- **Supplied passage**
^^^^

Bug #1342
closedneed R actor
Added by Chad Berkley almost 21 years ago. Updated over 19 years ago.
0%
Description
create an actor to execute R jobs via kepler. Later, establish a GridService
that can handle this for us.
Files
ThoughtsOnR.txt (8.84 KB) ThoughtsOnR.txt | Dan Higgins, 06/14/2004 10:24 AM |
Related issues
Updated by Matt Jones over 20 years ago
STart with running it locally. Start with command line invocation, but it would
be much better to directly call the R dynamic library via a JNI interface. Test
by implementing the sub-sampling algorithms needed for the GARP pipeline. Need
to determine how to dynamically change the I/O signature of the actor when a
specific R script is bound to the actor -- this is a general problem with all
scripted actors, and is similar to the problem in the EML200 parser and the WSDL
parsing actors.
Updated by Matt Jones over 19 years ago
A limitied R actor is now working on Windows and Linux and Mac (although limited
graphical capabilities on Mac because of lack of jpg support) that uses the
commandline actor to execute an R script. It however requires a custom workflow
to stage the inputs and outputs properly for each script. We need to eliminate
the need for this 'plumbing' in R to support the inputs and outputs that vary
with each R script.
One approach is to have an interface def language for R scripts that basically
provides a formal documentation of the R script inputs, outputs, and function.
This could be very similar in nature to what Chad and I did in Monarch
previously. Basically a 'WSDL' for R. The interface would list each of the
inputs that the script expects, its formal type, and how it expects to access it
(e.g., from a particular file, or through a particular stream). It would do the
same for the outputs, listing each output with its type and how delivered (e.g.,
file with name '/tmp/graph1.jpg' as output). The 'R actor' would then parse
this information and expose a dynamic set of prots with appropriate types, just
as the WSDL actor does. A user could then use an R script just by having the R
actor read this interface description. The interface description could even
contain the R script itself, which would make it a self-contained unit that
could be transported as an actor (only needing the 'R' actor to interpret and
run it). This is basically the framework we had in Monarch.
This system also would enable us to have an 'R import dialog' in which someone
can list the inputs and outputs of an R script, associate them with files or
streams, and paste in the R script, which would then generate an R interface def
and allow it to be stored in the library tree as a specialized R actor. This
interface already partly exists in the 'New actor' functionality that chad
developed for Kepler, in that it allows the i/o signature of an actor to be
stubbed out.

^^^^

- **Data extract**
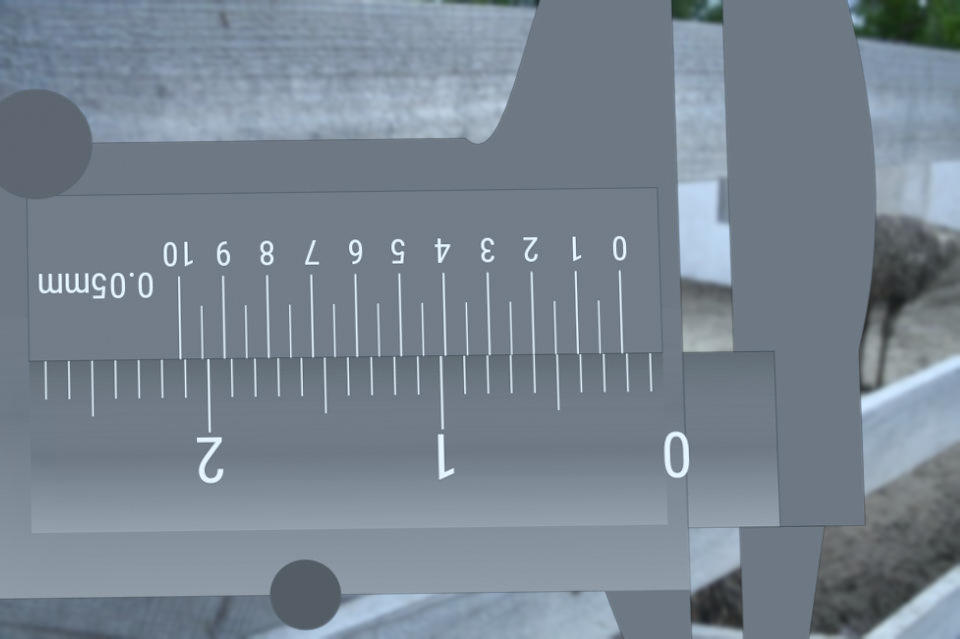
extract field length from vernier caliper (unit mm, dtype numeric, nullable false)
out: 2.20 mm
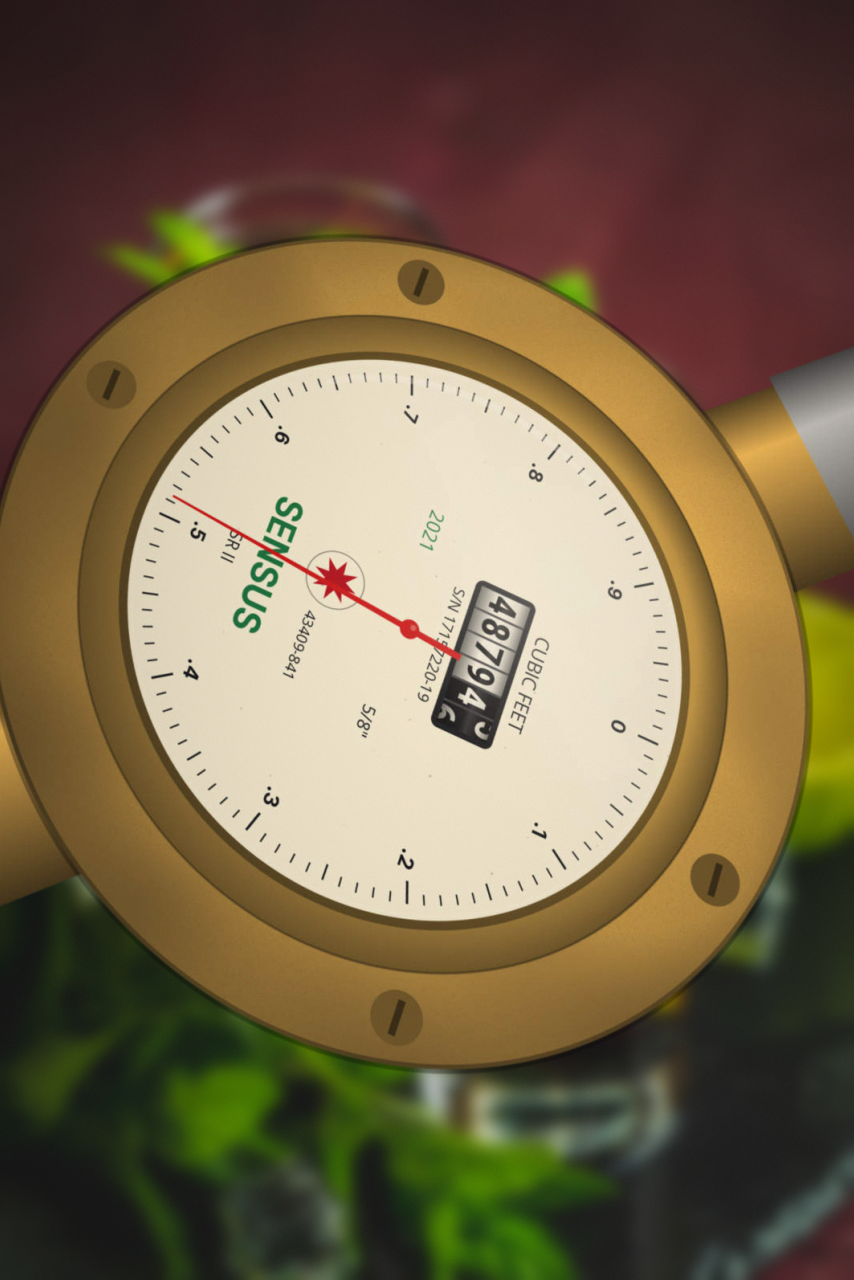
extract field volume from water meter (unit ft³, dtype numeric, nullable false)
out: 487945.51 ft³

^^^^

- **Tasks**
1) Decide whether each statement agrees with the R actor bug thread. Answer yes or no, and quote the words of the thread that settle it.
(a) The R actor has full graphical capabilities on Mac.
(b) The working R actor relies on the commandline actor to run an R script.
(c) Chad developed the 'New actor' functionality for Kepler.
2) Rewrite the stretch from "Updated by Matt Jones over 19" through "outputs, and function." in the R actor bug thread, putting "dedicated workflow" in place of "custom workflow".

- **Answers by item**
1)
(a) No: "limited graphical capabilities on Mac because of lack of jpg support"
(b) Yes: "uses the commandline actor to execute an R script"
(c) Yes: "the 'New actor' functionality that chad developed for Kepler"

2)
Updated by Matt Jones over 19 years ago
A limitied R actor is now working on Windows and Linux and Mac (although limited
graphical capabilities on Mac because of lack of jpg support) that uses the
commandline actor to execute an R script. It however requires a dedicated workflow
to stage the inputs and outputs properly for each script. We need to eliminate
the need for this 'plumbing' in R to support the inputs and outputs that vary
with each R script.
One approach is to have an interface def language for R scripts that basically
provides a formal documentation of the R script inputs, outputs, and function.